When we talk about customer churn, we’re usually referring to when customers stop making recurring payments, like a monthly community membership or subscription plan.
Churn is a natural part of running a business, especially when you have a recurring billing model like a monthly or annual online community membership. As a benchmark, the overall churn rate across subscription businesses is 5.60%.
To calculate your churn rate:
Subtract the number of customers you had at the end of a period (such as a month or year) from the number of customers you had at the beginning of the period.
Divide that number by the number of customers you had at the beginning of the period.
Multiply by 100 to get a percentage.
Let’s say you want to calculate the monthly churn rate for your membership community. On January 1, you have 200 members. On January 31, you have 186 members.
In our spreadsheet, enter the starting number of customers in cell B2 and the ending number of customers in cell B3. The spreadsheet will calculate your churn rate as a percentage in cell B5.
Your churn rate here is 7%, which is just a little bit higher than the benchmark for subscription businesses. This means you retain 93% of your customers month-over-month.
If your churn rate is too high, that means your customers aren’t sticking around for very long. They may be having a negative customer experience or no longer finding value in your membership or products.
Whatever the reason, here are some resources to help you pinpoint the problem and lower your churn rate:
Make the most of your marketing with some simple math
You don’t need to be a calculus whiz kid to learn and use marketing math formulas. With a simple spreadsheet, these calculations and metrics can give you valuable insight into your marketing strategy and help you grow your business.
To recap, here are four must-have marketing formulas every creator should know:
Return on investment (ROI) tells you how much you earn from any given investment. ROI and return on ad spend (ROAS) help you determine how different marketing activities contribute to your bottom line.

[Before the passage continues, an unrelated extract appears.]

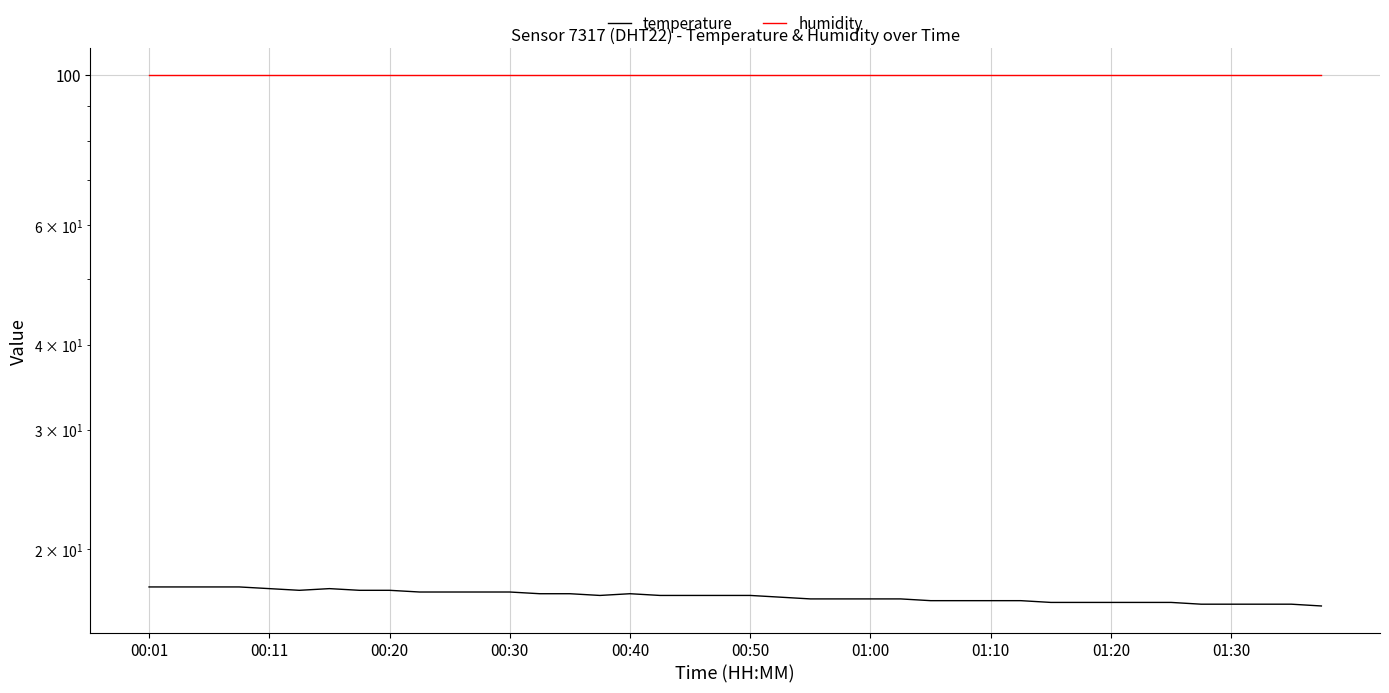

Reading right to left, extract all data points from this chart.

temperature: 16.5	16.6	16.6	16.6	16.6	16.7	16.7	16.7	16.7	16.7	16.8	16.8	16.8	16.8	16.9	16.9	16.9	16.9	17.0	17.1	17.1	17.1	17.1	17.2	17.1	17.2	17.2	17.3	17.3	17.3	17.3	17.4	17.4	17.5	17.4	17.5	17.6	17.6	17.6	17.6
humidity: 99.9	99.9	99.9	99.9	99.9	99.9	99.9	99.9	99.9	99.9	99.9	99.9	99.9	99.9	99.9	99.9	99.9	99.9	99.9	99.9	99.9	99.9	99.9	99.9	99.9	99.9	99.9	99.9	99.9	99.9	99.9	99.9	99.9	99.9	99.9	99.9	99.9	99.9	99.9	99.9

Customer acquisition cost (CAC) tells you how much it costs to acquire a new customer. You can use CAC to figure out how long it takes to make back your acquisition costs, a.k.a. your time to pay back CAC.
Customer lifetime value (LTV) is the predicted amount of revenue that a customer will generate throughout their entire relationship with your business. From there, your LTV:CAC ratio tells you whether you’re spending too much or too little to bring in new customers, so you can adjust your marketing budget accordingly.
Customer churn rate tells you how many repeat customers your business loses over a set period of time. Reducing your churn rate is an excellent way to increase your LTV and grow your business.
Whichever marketing metrics you’re trying to improve, remember that you can always try new channels and tactics for a month or two, then recalculate. There’s always room to grow, and these formulas can help you keep your business on track as you do.